▸ TASK STATEMENT:
Which lines run from the one containing "м, со временем превратился в глубокий овраг и" to the end of the listing below? Write them out exactly, both ends included, with nothing else.

━━━ GIVEN DATA ━━━

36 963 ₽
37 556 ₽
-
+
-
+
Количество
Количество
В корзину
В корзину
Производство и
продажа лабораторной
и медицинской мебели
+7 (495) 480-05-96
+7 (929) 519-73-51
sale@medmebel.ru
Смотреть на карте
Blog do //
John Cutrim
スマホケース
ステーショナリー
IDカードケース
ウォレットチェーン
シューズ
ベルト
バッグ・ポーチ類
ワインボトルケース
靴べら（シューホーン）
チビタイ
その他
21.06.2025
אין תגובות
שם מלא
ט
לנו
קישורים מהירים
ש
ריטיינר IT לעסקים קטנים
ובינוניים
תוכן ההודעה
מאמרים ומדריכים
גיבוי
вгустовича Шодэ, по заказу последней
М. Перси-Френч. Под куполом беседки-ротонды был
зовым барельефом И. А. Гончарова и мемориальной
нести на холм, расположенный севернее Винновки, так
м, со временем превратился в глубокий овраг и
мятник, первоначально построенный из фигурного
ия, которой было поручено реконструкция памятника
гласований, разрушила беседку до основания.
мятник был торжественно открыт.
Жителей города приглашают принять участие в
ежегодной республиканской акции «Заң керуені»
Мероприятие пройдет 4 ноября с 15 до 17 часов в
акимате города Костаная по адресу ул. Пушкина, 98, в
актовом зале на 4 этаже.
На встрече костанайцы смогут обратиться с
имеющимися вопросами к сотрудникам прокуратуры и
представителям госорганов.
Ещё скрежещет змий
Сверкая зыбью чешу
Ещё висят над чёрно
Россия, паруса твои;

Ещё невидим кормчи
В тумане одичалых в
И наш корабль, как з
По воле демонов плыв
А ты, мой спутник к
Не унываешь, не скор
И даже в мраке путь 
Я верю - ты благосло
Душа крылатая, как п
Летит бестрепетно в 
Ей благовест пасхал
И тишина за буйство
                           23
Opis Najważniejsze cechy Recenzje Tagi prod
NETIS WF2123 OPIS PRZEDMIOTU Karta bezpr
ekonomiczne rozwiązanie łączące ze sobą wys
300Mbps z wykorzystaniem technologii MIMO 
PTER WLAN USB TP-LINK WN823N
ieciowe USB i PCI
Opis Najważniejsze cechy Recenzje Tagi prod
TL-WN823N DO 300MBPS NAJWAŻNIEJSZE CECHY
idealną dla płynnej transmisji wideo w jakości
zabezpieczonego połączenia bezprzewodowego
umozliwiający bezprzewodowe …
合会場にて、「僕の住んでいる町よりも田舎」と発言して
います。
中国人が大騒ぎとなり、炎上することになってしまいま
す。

━━━

▸ RESPONSE:
м, со временем превратился в глубокий овраг и
мятник, первоначально построенный из фигурного
ия, которой было поручено реконструкция памятника
гласований, разрушила беседку до основания.
мятник был торжественно открыт.
Жителей города приглашают принять участие в
ежегодной республиканской акции «Заң керуені»
Мероприятие пройдет 4 ноября с 15 до 17 часов в
акимате города Костаная по адресу ул. Пушкина, 98, в
актовом зале на 4 этаже.
На встрече костанайцы смогут обратиться с
имеющимися вопросами к сотрудникам прокуратуры и
представителям госорганов.
Ещё скрежещет змий
Сверкая зыбью чешу
Ещё висят над чёрно
Россия, паруса твои;

Ещё невидим кормчи
В тумане одичалых в
И наш корабль, как з
По воле демонов плыв
А ты, мой спутник к
Не унываешь, не скор
И даже в мраке путь 
Я верю - ты благосло
Душа крылатая, как п
Летит бестрепетно в 
Ей благовест пасхал
И тишина за буйство
                           23
Opis Najważniejsze cechy Recenzje Tagi prod
NETIS WF2123 OPIS PRZEDMIOTU Karta bezpr
ekonomiczne rozwiązanie łączące ze sobą wys
300Mbps z wykorzystaniem technologii MIMO 
PTER WLAN USB TP-LINK WN823N
ieciowe USB i PCI
Opis Najważniejsze cechy Recenzje Tagi prod
TL-WN823N DO 300MBPS NAJWAŻNIEJSZE CECHY
idealną dla płynnej transmisji wideo w jakości
zabezpieczonego połączenia bezprzewodowego
umozliwiający bezprzewodowe …
合会場にて、「僕の住んでいる町よりも田舎」と発言して
います。
中国人が大騒ぎとなり、炎上することになってしまいま
す。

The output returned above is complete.